Quanto mais saturada e concentrada a água fica em volta dos grãos, menor será seu potencial como solvente.

Já na Percolação, despejamos “água limpa” (que não passou por nenhum café) continuamente, com 100% do seu potencial de extração durante todo o processo.

É por isso que cafés de percolação oferecem maior percentual de sólidos dissolvidos.

Isso também esclarece por que mexer o café durante a fase de infusão garante maior extração. Pois existem regiões naquela cama que receberam menos água, sendo menos extraídas.  A agitação uniformiza, podendo ser feita no despejo com turbulência, ou suavemente com uma colher.

AGITAÇÃO NA PÓS-INFUSÃO

No último fluxo de água, independente quantos forem realizados, além de um despejo uniforme e consistente, é recomendável fazer o giro novamente, para nivelar a cama e evitar a canalização (mais água passando por um lado) até o último segundo. Dispensando-se neste momento o fluxo manual com colher, pois estimula a super-extração e o desnivelamento da cama.

AGITAÇÃO NA XÍCARA

Antes de servir, misture o café com uma colher, pois o café mais ácido da pré-infusão tende a ficar mais em baixo, e o café melhor extraído depois dos 2 minutos ficou mais em cima, novamente com um gradiente de concentração.

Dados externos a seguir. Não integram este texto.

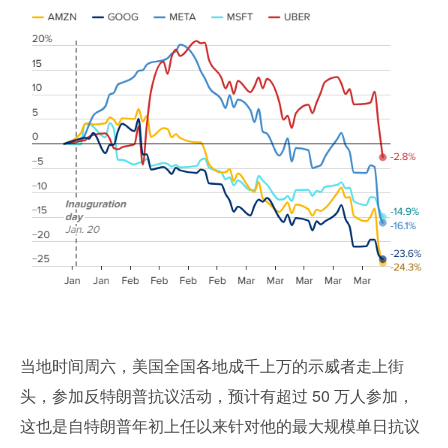
当地时间周六，美国全国各地成千上万的示威者走上街
头，参加反特朗普抗议活动，预计有超过 50 万人参加，
这也是自特朗普年初上任以来针对他的最大规模单日抗议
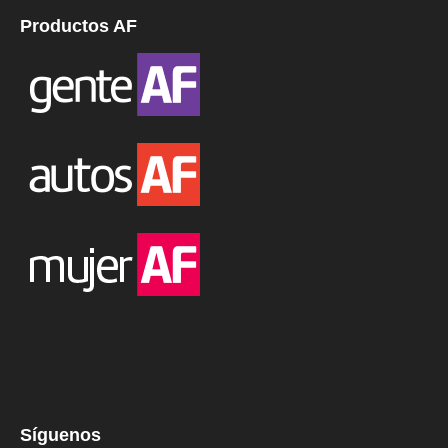
Productos AF
Síguenos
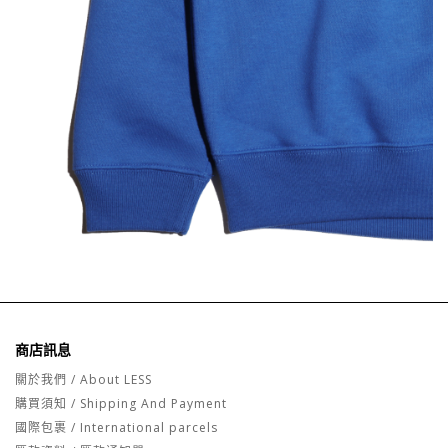
商店訊息
關於我們 / About LESS
購買須知 / Shipping And Payment
國際包裹 / International parcels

Da mesma maneira acontece com o espresso. Se você não mexe o seu espresso antes de beber poderá perder a experiência como um todo. O equilíbrio da bebida se forma ao misturar o ácido, o doce e o amargo que foram extraídos em diferentes momentos durante aproximadamente 25-30 segundos. Além disso, mexer o espresso eleva os componentes aromáticos que complementam o paladar.

Mexer seu espresso melhora a experiência sensorial.